Os Acordos de Oslo, de 1993, foram costurados à luz do paradigma de que a solução da questão palestina seria a chave para a estabilização geopolítica do Oriente Médio. A paz com Israel e a construção de um Estado palestino viável e democrático funcionaram como antídoto contra o terror jihadista em toda a região e estabeleceriam um novo modelo político para as sociedades árabes. Os grupos fundamentalistas se veriam privados da bandeira de arregimentação proporcionada pelo sofrimento palestino. As ditaduras teocráticas, como a monarquia saudita, e os regimes autoritários seculares, como os do Egito e da Síria, seriam confrontados com o exemplo de uma democracia árabe.
O paradigma sobreviveu à erosão do crônico impasse do processo de paz, mas não resistiu ao fogo concentrado da Doutrina Bush. Depois de 11 de setembro de 2001, os EUA promoveram uma inversão conceitual, passando a afirmar que a estabilização do Oriente Médio é que seria a chave para a solução da questão palestina. A invasão do Iraque e a ofensiva destinada a derrubar o regime da Síria foram apresentadas como elementos de um programa redentor, de difusão da liberdade no mundo muçulmano.

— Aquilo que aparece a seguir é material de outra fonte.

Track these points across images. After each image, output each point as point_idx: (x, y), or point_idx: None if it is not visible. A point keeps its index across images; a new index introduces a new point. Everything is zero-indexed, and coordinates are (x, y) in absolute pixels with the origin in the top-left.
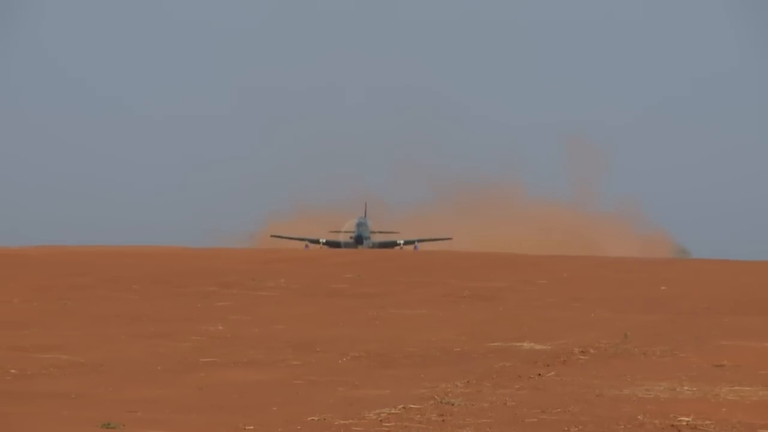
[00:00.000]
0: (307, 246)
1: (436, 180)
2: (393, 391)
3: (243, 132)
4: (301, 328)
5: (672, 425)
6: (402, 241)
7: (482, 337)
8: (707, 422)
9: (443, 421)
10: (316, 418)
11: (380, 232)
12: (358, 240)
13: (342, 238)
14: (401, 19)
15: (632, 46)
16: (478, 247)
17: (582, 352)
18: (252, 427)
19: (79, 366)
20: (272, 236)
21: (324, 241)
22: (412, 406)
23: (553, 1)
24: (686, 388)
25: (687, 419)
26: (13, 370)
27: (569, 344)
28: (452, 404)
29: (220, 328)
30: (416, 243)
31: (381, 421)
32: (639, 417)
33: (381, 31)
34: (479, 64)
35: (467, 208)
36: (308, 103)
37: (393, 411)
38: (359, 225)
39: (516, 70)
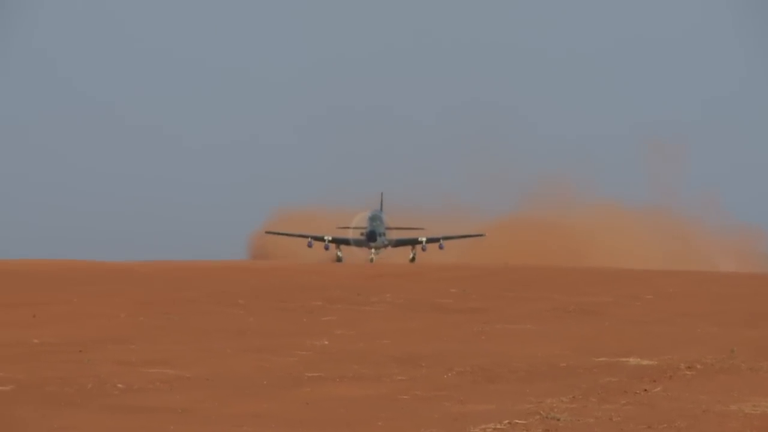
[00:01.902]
0: (310, 244)
1: (514, 188)
2: (498, 407)
3: (312, 151)
4: (406, 343)
5: None
6: (424, 239)
7: (588, 352)
8: None
9: None
10: None
11: (398, 228)
12: (371, 237)
13: (352, 234)
14: (464, 37)
15: (685, 49)
16: (567, 258)
17: (688, 367)
18: None
19: (186, 380)
20: (267, 233)
21: (330, 238)
22: (517, 421)
23: (608, 6)
24: None
25: None
26: (120, 385)
27: (675, 359)
28: (558, 420)
29: (326, 342)
30: (441, 241)
31: None
32: None
33: (447, 48)
34: (542, 77)
35: (547, 214)
36: (381, 118)
37: (498, 426)
38: (372, 219)
39: (576, 79)
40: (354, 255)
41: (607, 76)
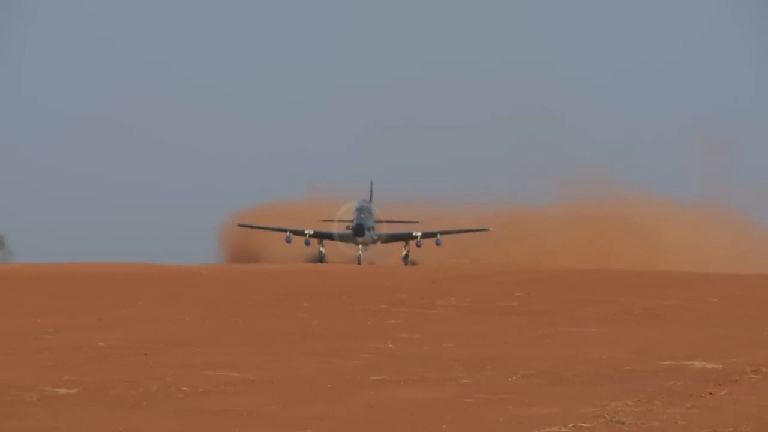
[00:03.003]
0: (288, 239)
1: (562, 188)
2: (563, 410)
3: (367, 163)
4: (470, 346)
5: None
6: (419, 234)
7: (653, 355)
8: None
9: None
10: None
11: (389, 222)
12: (358, 231)
13: (336, 228)
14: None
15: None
16: (631, 259)
17: (754, 370)
18: None
19: (250, 383)
20: (239, 225)
21: (311, 232)
22: (581, 424)
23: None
24: None
25: None
26: (185, 388)
27: (741, 363)
28: (622, 423)
29: (390, 345)
30: (438, 236)
31: None
32: None
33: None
34: (585, 78)
35: (596, 215)
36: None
37: (562, 429)
38: (360, 211)
39: (620, 81)
40: (339, 252)
41: (650, 75)
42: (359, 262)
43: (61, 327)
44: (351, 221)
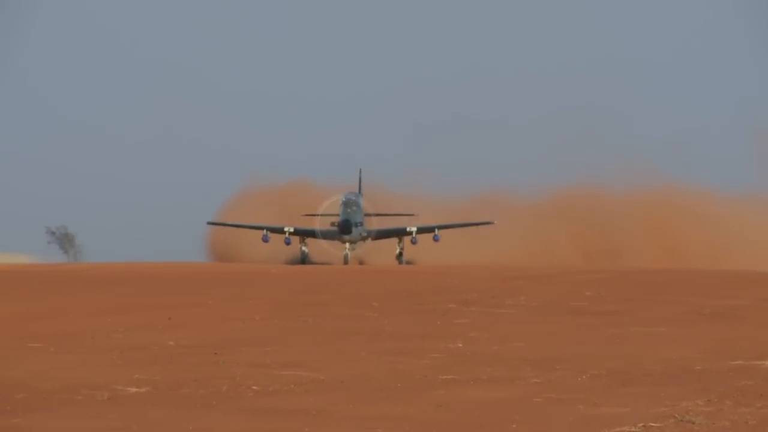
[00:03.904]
0: (265, 237)
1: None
2: (633, 409)
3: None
4: (540, 346)
5: None
6: (414, 229)
7: (723, 355)
8: None
9: None
10: None
11: (380, 215)
12: (344, 228)
13: (319, 224)
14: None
15: None
16: (703, 258)
17: None
18: None
19: (320, 383)
20: (209, 223)
21: (292, 229)
22: (652, 424)
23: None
24: None
25: None
26: (254, 387)
27: None
28: (693, 423)
29: (460, 345)
30: (436, 231)
31: None
32: None
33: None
34: (634, 71)
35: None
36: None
37: (632, 429)
38: (347, 205)
39: (668, 75)
40: (324, 251)
41: (699, 64)
42: (346, 262)
43: (131, 326)
44: (336, 216)
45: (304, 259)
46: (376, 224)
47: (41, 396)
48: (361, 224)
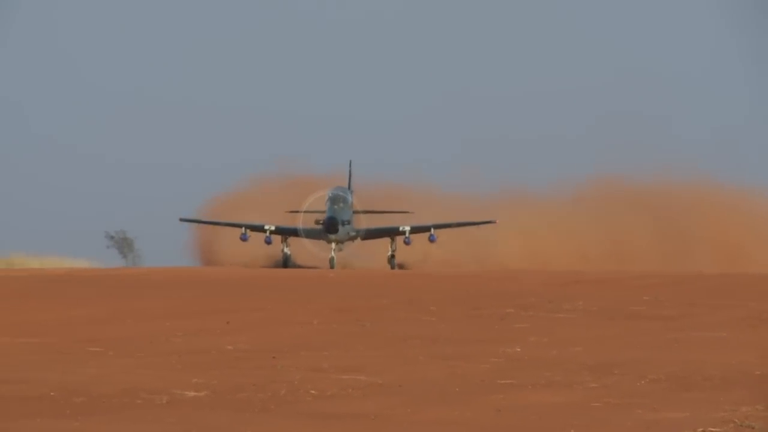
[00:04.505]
0: (244, 236)
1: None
2: (692, 414)
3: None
4: (598, 351)
5: None
6: (408, 228)
7: None
8: None
9: None
10: None
11: (369, 212)
12: (330, 226)
13: (302, 222)
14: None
15: None
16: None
17: None
18: None
19: (378, 387)
20: (182, 220)
21: (273, 228)
22: (711, 429)
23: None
24: None
25: None
26: (313, 391)
27: None
28: (752, 428)
29: (518, 350)
30: (432, 230)
31: None
32: None
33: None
34: (674, 76)
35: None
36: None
37: None
38: (333, 201)
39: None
40: (310, 253)
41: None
42: (332, 266)
43: (189, 330)
44: (322, 214)
45: (286, 262)
46: (365, 223)
47: (100, 400)
48: (349, 222)
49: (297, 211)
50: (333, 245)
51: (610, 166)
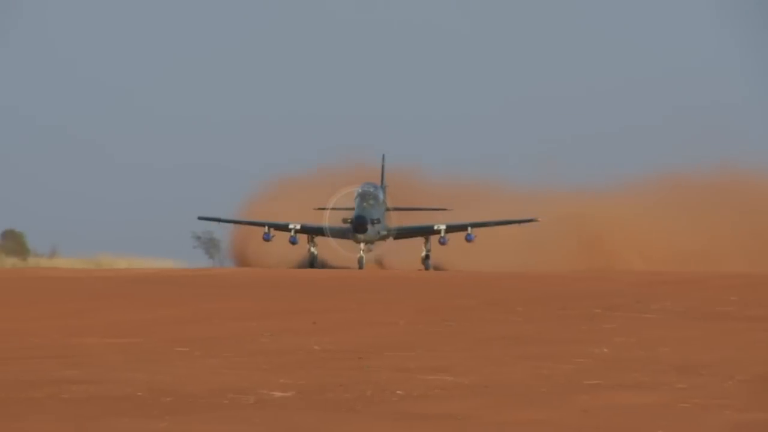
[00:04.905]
0: (267, 235)
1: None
2: None
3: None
4: (685, 351)
5: None
6: (443, 227)
7: None
8: None
9: None
10: None
11: (402, 209)
12: (359, 225)
13: (329, 221)
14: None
15: None
16: None
17: None
18: None
19: (464, 387)
20: (200, 218)
21: (298, 226)
22: None
23: None
24: None
25: None
26: (399, 392)
27: None
28: None
29: (605, 350)
30: (469, 229)
31: None
32: None
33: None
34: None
35: None
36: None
37: None
38: (363, 197)
39: None
40: (333, 252)
41: None
42: (360, 266)
43: (276, 331)
44: (351, 211)
45: (312, 262)
46: (399, 221)
47: (188, 400)
48: (379, 221)
49: (323, 208)
50: (362, 245)
51: (687, 162)
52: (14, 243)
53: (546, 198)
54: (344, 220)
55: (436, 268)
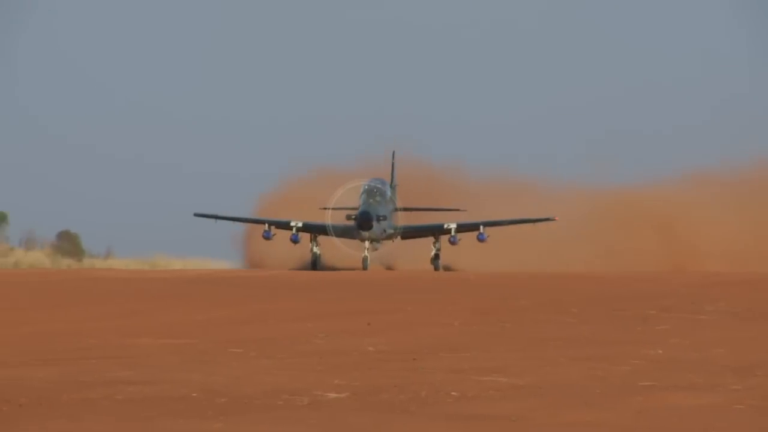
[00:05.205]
0: (267, 233)
1: None
2: None
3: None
4: (741, 352)
5: None
6: (454, 225)
7: None
8: None
9: None
10: None
11: (412, 209)
12: (363, 222)
13: (331, 218)
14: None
15: None
16: None
17: None
18: None
19: (518, 388)
20: (195, 215)
21: (300, 224)
22: None
23: None
24: None
25: None
26: (454, 393)
27: None
28: None
29: (660, 351)
30: (482, 228)
31: None
32: None
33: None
34: None
35: None
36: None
37: None
38: (369, 193)
39: None
40: (345, 252)
41: None
42: (365, 267)
43: (331, 331)
44: (355, 208)
45: (315, 263)
46: (406, 220)
47: (242, 401)
48: (385, 218)
49: (327, 208)
50: (367, 244)
51: (734, 159)
52: (69, 244)
53: (591, 194)
54: (348, 217)
55: (446, 269)
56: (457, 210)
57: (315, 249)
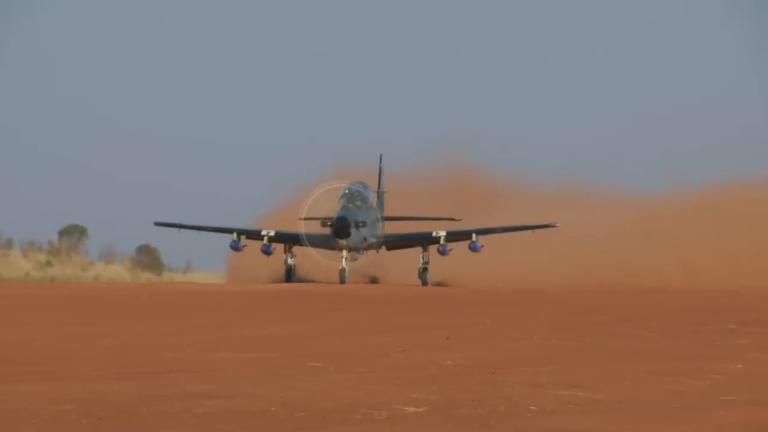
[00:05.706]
0: (235, 243)
1: None
2: None
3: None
4: None
5: None
6: (443, 233)
7: None
8: None
9: None
10: None
11: (399, 219)
12: (340, 228)
13: (304, 227)
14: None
15: None
16: None
17: None
18: None
19: (597, 403)
20: (156, 224)
21: (272, 233)
22: None
23: None
24: None
25: None
26: (532, 407)
27: None
28: None
29: (739, 366)
30: (474, 236)
31: None
32: None
33: None
34: None
35: None
36: None
37: None
38: (349, 198)
39: None
40: (324, 264)
41: None
42: (342, 280)
43: (409, 345)
44: (331, 215)
45: (290, 275)
46: (394, 228)
47: (321, 415)
48: (364, 225)
49: (309, 218)
50: (344, 253)
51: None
52: (149, 258)
53: (639, 203)
54: (324, 224)
55: (439, 284)
56: (452, 219)
57: (290, 260)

Em Israel, o governo de Ariel Sharon extraiu o máximo proveito dessa estratégia, convertendo-a em justificativa para a sua política de interrupção das negociações de paz e definição unilateral de fronteiras.
Sob a Doutrina Bush, o Oriente Médio conhece a crise do nacionalismo árabe e a expansão do fundamentalismo. O Iraque oscila entre a guerra civil e a teocracia xiita. O Irã renuncia às reformas e embarca numa aventura nuclear. Os palestinos votam em massa no movimento islâmico que prega a destruição de Israel. As sementes do "choque de civilizações", regadas pela política de Washington, germinam como árvores de ódio.
Abu Mazen proclamou que as eleições palestinas abririam caminho para a aplicação do princípio de "um governo, uma lei, uma arma". Mas os EUA e Israel declararam que não sentarão para negociar com um governo palestino integrado por ministros do Hamas. A trágica ironia é que esse governo, se vier a se constituir, será o fruto do único processo eleitoral relativamente democrático no Oriente Médio árabe. Por isso, cedo ou tarde, os fatos confirmarão as palavras de Sami Abou Zohri, porta-voz do Hamas: "Os ocidentais não terão escolha a não ser nos aceitar".